A lot has been said about single mothers. Most of it has been less than flattering.
In a notable nugget former Sen. Rick Santorum said at a town hall meeting, “We are seeing the fabric of this country fall apart, and it’s falling apart because of single moms.” Not long after that, in a public appearance in Erie, Pennsylvania, he accused single mothers of “simply breeding more criminals.” This past fall, he argued that single mothers voted Democrat because their lives were so hard and urged Republicans to “build two parent families” in order to “eliminate that desire for government.”
This Mother’s Day I confess that I am very proud to be from what some would call a broken home. Not because it was easy watching a young woman struggle to be a mother on her own after ending a violent marriage, but precisely because it was so very hard. And “hard” seems to be a word we now avoid, disparage, and devalue in our insta-everything culture.
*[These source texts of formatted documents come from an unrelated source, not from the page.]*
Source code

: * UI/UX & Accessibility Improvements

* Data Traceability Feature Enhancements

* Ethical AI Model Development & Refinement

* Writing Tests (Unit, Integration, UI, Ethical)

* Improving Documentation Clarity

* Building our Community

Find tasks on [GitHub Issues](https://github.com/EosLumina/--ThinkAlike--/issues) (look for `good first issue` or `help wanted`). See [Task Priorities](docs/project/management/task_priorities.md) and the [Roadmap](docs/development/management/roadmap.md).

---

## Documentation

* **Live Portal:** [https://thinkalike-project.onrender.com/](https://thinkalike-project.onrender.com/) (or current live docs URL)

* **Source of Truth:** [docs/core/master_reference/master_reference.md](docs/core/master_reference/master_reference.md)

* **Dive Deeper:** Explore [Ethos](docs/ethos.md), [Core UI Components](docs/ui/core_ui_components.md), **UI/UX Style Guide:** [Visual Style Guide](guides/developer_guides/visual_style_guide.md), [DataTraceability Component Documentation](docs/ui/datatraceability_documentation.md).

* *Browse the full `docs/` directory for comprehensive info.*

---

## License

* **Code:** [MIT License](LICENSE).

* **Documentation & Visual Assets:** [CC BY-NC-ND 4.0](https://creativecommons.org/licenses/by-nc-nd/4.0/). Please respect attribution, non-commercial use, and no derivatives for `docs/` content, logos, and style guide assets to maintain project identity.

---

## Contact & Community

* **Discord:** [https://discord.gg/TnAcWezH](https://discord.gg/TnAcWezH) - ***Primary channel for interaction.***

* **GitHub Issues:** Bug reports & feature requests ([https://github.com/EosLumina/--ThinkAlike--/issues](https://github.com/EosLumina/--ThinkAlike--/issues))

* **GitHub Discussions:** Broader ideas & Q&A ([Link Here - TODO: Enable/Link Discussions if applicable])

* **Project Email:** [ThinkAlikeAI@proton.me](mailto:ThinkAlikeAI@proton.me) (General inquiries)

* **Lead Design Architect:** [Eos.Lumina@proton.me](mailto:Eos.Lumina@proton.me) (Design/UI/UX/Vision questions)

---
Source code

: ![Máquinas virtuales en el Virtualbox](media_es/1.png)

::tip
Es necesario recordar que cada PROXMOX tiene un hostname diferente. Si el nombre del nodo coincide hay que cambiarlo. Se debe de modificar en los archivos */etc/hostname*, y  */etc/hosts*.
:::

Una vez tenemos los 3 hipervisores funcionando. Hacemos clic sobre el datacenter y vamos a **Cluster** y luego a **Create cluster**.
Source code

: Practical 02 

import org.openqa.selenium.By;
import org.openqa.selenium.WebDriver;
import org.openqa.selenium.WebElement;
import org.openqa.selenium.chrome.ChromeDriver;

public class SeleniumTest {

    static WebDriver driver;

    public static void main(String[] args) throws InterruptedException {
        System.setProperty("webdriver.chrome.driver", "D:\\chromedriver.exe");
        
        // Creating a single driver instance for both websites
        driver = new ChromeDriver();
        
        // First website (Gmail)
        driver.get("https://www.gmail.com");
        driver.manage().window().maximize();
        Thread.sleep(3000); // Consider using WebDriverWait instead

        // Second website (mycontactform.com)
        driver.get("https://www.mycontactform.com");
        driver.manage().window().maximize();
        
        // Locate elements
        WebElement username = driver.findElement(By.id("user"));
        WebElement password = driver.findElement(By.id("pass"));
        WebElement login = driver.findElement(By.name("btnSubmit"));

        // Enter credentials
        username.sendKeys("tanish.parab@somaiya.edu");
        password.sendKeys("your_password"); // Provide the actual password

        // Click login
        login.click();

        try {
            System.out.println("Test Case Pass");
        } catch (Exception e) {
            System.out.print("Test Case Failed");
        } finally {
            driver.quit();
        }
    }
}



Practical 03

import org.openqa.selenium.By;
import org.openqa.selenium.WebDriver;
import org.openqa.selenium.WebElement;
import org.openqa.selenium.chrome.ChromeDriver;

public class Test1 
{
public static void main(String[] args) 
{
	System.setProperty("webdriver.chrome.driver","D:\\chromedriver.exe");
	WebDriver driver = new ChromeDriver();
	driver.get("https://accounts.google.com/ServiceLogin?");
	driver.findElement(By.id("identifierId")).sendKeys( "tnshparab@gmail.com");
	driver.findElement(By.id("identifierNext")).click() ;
In other words, the very values that Santorum and so many others say these solo moms undermine are just the values I learned from mine — and the community of women like her I grew up with outside Washington, D.C. What did we learn from these women who worked one or more miserably paid jobs while battling domestic turbulence, hunting for child support, hustling to pay rent, and forcing us to do our homework all on their own?